Client Update - 3rd March 2023
Here we go again - good news is actually bad news. Markets can be very frustrating. Better than expected growth data, robust employment and confident management surveys would suggest a healthier than expected global economy. The only slight wrinkle is that central banks may well perceive this as inflationary and therefore view that further work is required to raise interest rates to combat these inflationary pressures.
Markets have been driven by the interest rate outlook once more. Futures markets this week indicated the US Federal Reserve’s main policy rate will peak at about 5.5% in September, up from the current range of 4.5-4.75%. Expectations have changed quite a bit over the last few weeks after releases of hotter than expected US economic data and stickier inflation. Investors at the start of February anticipated rates would peak at just under 5 per cent in the second quarter.
An expectation of higher interest rates for longer in the US has led to a strengthening once more in the US Dollar and a weakening in Emerging Market equities. Investor concerns that global central banks would be forced to keep interest rates higher were heightened by stronger than expected inflation data from Germany, the eurozone’s biggest economy. German consumer prices rose 9.3% year on year in February, versus forecasts of 9.1%, echoing similar unexpected increases in Spanish and French data earlier in the week. This was then mirrored by mainstream Eurozone inflation that dipped slightly to 8.5%, but remained well above economists’ expectations of 8.2%.

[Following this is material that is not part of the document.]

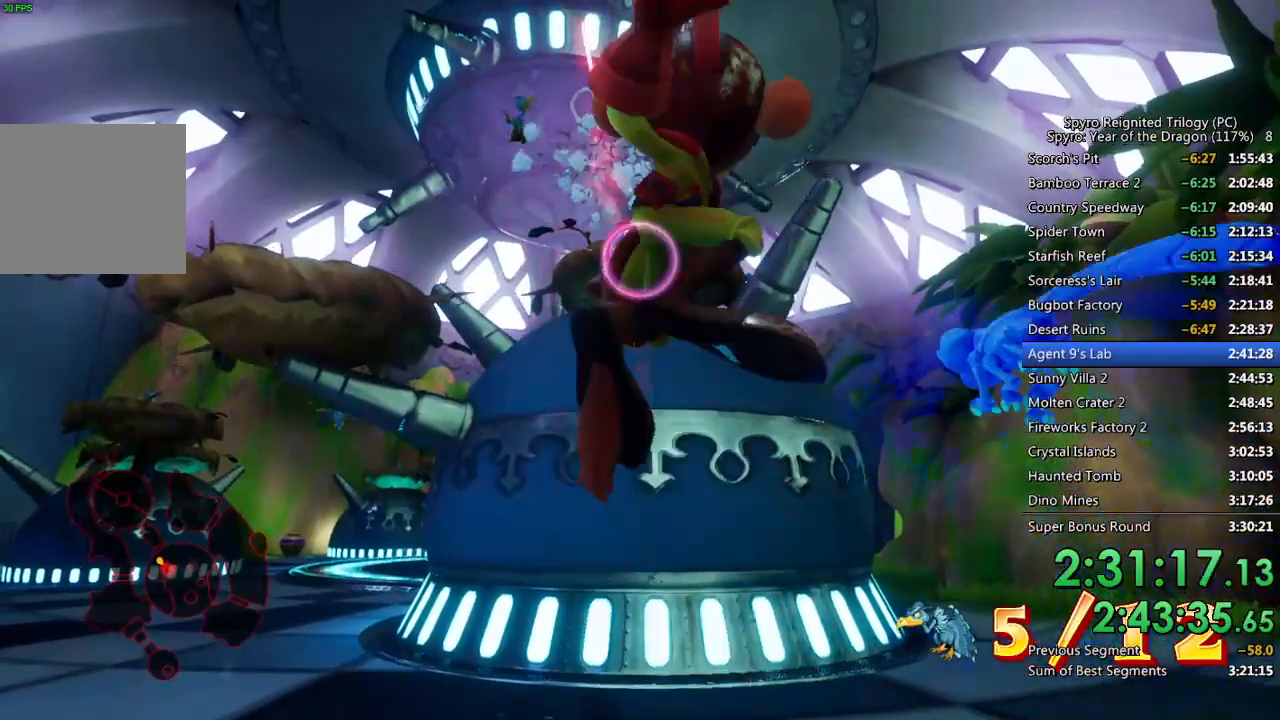
{"buttons": ["CIRCLE"], "left_stick": "center", "right_stick": "center", "events": [[17, "CROSS", "up"], [33, "left_stick", "left"], [100, "right_stick", "down-left"], [267, "right_stick", "center"], [350, "left_stick", "center"]]}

There was better news from Asian stocks, which rallied strongly on Wednesday as robust Chinese manufacturing data lifted investor spirits and the news in that region was not tempered by its own grumpy central bank. Hong Kong’s Hang Seng index closed up 4.2%. The figures showed that China’s manufacturing sector expanded at its fastest pace in more than a decade, in an unambiguous signal that its economy was rebounding after the government’s strict zero-Covid policy was lifted. According to China’s National Bureau of Statistics, the official manufacturing sector purchasing managers’ index was 52.6 last month, up from January’s 50.1 and higher than economists’ expectations of 50.5. The reading was at its highest level since April 2012. A figure of more than 50 on the index, which surveys companies about their activity, indicates an expansion, while one below signals a contraction. The data is an indication of recovery across China’s economy, which grew just 3% last year under President Xi Jinping’s zero-Covid policy and a wave of infections in big cities. Beijing’s decision to abruptly unravel the restrictions has spurred a resumption of activity.
So in China, good news is actually good news. I hope you are keeping up!
More pressing for readers of our weekly email may well be the continued lack of fruit and veg on our shelves. Despite being assured this week that Spain’s fruit and vegetable exports to the UK have suffered “no fundamental disruption” from Brexit, we still see shortages in British supermarkets and added costs for exporters. Spain’s agriculture minister echoed the UK government’s explanation. Luis Planas said a lack of cucumbers, lettuces and tomatoes in stores partly reflected frosty temperatures in southern Spain, which had slowed production in recent weeks. But he told the Financial Times the shortage was “an anomaly not a trend”. Planas acknowledged that smaller-scale producers of wine, cheese and olive oil have had a particularly hard time accepting higher costs and are shipping less regularly to the UK. I do hope you enjoy your weekend, with or without your favourite fruit and veg to indulge in.